> [How to complete this task]
Bring together all lines from the listing below that contain the string "Left".

> [Supplied material]
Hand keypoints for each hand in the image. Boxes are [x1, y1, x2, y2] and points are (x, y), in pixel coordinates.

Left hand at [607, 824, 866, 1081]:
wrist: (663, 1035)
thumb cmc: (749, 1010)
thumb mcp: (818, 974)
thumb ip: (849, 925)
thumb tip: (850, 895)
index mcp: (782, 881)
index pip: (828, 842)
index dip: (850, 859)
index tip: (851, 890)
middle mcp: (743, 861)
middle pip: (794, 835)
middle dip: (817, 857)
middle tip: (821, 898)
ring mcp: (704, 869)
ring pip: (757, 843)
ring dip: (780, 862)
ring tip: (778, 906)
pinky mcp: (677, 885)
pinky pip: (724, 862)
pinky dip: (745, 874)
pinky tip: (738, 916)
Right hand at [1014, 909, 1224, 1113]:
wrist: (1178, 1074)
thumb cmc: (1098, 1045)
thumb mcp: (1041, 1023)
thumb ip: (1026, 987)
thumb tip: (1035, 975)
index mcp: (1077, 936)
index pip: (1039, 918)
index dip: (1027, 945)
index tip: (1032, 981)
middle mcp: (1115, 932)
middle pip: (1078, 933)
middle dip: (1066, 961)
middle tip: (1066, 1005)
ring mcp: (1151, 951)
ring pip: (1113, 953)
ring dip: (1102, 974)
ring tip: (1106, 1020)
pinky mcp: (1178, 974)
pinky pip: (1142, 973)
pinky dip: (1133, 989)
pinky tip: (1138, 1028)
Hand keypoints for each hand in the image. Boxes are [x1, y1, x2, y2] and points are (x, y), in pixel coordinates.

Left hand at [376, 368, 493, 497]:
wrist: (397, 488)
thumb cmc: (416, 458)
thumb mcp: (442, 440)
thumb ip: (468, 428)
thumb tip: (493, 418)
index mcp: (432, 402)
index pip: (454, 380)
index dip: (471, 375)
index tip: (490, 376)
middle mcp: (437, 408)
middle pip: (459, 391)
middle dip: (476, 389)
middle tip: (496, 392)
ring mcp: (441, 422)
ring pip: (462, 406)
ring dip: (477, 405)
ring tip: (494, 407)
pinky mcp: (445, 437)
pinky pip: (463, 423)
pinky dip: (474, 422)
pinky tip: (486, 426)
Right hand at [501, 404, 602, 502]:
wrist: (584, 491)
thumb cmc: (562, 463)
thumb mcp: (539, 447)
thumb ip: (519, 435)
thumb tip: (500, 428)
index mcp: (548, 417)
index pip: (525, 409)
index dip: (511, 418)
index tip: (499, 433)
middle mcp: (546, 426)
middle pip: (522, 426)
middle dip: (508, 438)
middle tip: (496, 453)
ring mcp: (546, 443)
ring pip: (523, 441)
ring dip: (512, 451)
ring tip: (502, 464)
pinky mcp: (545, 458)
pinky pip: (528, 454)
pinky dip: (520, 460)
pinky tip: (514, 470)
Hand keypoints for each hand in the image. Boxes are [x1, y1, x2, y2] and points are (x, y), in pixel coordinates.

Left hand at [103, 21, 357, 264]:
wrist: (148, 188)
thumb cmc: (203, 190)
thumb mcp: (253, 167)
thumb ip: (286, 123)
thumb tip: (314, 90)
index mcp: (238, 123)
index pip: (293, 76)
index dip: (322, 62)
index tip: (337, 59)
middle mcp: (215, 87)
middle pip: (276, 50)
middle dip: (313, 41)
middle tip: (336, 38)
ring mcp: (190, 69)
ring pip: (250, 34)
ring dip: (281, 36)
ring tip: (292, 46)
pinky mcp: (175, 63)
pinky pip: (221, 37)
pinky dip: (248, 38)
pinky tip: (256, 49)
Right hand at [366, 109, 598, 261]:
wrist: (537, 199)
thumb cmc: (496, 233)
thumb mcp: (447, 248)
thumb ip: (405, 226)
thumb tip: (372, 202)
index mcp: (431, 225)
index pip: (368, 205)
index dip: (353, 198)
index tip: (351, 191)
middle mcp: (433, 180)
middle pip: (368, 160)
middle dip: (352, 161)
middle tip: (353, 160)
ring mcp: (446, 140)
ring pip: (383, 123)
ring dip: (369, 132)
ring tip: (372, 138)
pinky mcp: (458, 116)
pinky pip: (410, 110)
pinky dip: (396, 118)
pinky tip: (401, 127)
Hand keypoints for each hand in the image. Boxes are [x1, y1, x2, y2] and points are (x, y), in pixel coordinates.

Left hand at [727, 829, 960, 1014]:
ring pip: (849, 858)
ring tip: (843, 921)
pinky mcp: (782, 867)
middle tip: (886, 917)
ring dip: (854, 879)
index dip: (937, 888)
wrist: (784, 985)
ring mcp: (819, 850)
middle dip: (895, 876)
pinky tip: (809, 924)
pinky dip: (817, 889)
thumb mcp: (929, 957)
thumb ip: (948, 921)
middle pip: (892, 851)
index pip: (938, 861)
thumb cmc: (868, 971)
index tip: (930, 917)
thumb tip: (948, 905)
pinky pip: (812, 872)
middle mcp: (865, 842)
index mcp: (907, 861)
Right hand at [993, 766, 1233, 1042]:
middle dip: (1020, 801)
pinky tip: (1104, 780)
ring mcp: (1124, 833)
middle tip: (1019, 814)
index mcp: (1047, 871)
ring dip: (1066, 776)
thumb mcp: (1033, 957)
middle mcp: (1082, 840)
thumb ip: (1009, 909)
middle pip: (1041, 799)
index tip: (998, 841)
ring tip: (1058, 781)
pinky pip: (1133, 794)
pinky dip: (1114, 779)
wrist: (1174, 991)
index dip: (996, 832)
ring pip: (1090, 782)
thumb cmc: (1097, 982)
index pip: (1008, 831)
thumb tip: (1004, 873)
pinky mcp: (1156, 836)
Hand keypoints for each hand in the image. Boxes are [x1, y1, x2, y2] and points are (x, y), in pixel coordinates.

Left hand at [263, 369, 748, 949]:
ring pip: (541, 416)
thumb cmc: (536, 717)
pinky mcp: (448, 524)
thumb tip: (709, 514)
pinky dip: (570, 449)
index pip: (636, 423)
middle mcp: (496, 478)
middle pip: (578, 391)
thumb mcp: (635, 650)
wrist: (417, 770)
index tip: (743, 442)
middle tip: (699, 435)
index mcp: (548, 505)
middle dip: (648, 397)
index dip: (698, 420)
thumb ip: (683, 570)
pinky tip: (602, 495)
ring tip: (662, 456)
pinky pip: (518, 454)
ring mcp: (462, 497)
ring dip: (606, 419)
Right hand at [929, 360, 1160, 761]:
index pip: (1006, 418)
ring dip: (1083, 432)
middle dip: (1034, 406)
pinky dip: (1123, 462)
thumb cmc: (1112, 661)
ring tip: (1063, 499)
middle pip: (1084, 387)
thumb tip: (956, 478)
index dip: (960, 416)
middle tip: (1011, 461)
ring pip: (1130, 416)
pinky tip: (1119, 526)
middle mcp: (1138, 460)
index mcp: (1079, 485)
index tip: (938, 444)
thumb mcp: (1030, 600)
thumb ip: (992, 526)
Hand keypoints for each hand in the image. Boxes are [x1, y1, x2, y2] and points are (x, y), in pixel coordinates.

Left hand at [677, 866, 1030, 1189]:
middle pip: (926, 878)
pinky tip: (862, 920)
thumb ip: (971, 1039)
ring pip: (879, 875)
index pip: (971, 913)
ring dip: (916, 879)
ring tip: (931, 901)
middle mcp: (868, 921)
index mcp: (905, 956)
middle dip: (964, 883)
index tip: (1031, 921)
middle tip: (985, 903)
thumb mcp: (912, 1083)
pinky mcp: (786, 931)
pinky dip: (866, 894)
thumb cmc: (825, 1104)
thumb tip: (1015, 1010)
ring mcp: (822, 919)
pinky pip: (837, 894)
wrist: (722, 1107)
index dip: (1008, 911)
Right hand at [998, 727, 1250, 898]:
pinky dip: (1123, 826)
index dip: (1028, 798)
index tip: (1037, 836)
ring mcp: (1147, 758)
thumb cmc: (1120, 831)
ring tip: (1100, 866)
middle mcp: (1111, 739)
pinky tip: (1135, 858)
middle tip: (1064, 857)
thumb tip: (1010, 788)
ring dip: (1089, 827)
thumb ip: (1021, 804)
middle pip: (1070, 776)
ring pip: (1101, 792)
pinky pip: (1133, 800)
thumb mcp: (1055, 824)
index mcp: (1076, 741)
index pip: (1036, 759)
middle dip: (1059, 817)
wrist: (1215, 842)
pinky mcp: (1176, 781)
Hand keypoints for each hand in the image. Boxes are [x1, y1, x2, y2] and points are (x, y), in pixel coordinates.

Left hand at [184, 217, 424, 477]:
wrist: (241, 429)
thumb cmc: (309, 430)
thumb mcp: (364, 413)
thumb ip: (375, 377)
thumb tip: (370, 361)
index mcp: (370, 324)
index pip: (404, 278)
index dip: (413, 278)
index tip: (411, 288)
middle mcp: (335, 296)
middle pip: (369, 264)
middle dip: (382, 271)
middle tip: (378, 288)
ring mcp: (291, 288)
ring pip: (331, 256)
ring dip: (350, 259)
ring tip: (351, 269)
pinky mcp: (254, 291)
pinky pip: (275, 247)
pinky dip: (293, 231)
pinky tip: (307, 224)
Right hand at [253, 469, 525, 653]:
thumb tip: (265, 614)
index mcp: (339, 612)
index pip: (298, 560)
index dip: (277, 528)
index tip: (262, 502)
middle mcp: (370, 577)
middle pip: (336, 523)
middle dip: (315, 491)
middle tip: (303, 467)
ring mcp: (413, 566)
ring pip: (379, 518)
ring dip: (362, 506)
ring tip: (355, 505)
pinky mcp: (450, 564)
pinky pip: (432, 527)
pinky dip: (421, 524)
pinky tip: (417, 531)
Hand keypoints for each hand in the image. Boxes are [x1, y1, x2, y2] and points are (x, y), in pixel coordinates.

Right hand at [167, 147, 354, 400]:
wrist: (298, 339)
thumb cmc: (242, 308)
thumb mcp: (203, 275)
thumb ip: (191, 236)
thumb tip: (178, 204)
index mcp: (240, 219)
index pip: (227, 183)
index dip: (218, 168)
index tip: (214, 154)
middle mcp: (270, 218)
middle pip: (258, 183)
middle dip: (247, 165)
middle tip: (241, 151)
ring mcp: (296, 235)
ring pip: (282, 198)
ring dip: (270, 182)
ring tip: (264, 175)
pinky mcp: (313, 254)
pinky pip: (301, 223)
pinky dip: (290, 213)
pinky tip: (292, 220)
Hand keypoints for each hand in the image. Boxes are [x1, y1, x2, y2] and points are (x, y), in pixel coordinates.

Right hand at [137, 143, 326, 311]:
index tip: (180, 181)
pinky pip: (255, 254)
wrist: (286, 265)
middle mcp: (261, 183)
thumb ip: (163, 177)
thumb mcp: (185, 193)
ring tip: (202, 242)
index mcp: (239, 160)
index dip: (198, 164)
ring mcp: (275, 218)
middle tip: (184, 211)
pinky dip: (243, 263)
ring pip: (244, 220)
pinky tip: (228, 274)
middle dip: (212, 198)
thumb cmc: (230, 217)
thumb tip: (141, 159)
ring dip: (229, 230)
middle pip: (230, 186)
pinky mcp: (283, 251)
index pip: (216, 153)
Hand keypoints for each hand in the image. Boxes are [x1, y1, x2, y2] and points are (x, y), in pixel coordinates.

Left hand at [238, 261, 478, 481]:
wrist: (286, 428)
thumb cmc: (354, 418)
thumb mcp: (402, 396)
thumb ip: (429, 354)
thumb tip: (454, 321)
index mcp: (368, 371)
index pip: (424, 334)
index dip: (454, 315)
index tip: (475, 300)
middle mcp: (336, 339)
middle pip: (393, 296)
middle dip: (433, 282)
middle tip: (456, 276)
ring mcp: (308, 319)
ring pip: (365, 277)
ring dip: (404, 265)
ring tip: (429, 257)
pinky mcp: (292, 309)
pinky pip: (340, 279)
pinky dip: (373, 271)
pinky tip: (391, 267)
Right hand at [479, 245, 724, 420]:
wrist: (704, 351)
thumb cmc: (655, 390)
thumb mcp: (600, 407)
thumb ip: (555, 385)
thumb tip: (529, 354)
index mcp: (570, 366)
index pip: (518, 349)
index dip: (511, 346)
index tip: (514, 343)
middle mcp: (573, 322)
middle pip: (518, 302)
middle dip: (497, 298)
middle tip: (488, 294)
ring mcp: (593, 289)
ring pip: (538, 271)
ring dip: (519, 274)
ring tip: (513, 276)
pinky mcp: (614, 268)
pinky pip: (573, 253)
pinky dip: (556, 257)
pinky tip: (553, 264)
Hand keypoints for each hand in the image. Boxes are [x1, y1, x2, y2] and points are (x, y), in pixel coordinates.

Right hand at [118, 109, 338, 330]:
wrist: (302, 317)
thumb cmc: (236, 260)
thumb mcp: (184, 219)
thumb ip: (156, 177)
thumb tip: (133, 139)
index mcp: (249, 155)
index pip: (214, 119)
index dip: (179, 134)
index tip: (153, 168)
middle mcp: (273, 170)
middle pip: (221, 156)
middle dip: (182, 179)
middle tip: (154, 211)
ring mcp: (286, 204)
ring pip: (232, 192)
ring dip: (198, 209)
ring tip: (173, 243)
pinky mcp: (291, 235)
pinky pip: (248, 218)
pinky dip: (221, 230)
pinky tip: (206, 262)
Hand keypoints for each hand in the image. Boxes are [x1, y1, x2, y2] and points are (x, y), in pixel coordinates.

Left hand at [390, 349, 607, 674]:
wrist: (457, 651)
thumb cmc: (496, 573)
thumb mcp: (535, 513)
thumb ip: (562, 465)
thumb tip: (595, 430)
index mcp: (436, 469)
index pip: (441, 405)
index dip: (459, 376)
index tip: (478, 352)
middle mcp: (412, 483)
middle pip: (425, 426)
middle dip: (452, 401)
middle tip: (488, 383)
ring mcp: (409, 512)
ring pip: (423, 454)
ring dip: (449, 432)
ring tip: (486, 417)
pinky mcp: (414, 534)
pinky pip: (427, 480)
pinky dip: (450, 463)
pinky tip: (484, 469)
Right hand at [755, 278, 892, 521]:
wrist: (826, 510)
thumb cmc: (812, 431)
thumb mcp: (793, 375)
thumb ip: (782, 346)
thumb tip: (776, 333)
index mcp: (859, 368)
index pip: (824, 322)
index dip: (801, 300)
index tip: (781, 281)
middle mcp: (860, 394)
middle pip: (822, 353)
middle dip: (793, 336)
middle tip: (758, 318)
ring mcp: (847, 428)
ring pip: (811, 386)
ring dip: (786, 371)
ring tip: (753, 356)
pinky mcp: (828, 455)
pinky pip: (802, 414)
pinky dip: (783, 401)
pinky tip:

> [Answer to the exercise]
Left hand at [607, 824, 866, 1081]:
Left hand at [376, 368, 493, 497]:
Left hand at [103, 21, 357, 264]:
Left hand at [727, 829, 960, 1014]:
Left hand at [263, 369, 748, 949]:
Left hand at [677, 866, 1030, 1189]:
Left hand at [184, 217, 424, 477]:
Left hand at [238, 261, 478, 481]:
Left hand at [390, 349, 607, 674]:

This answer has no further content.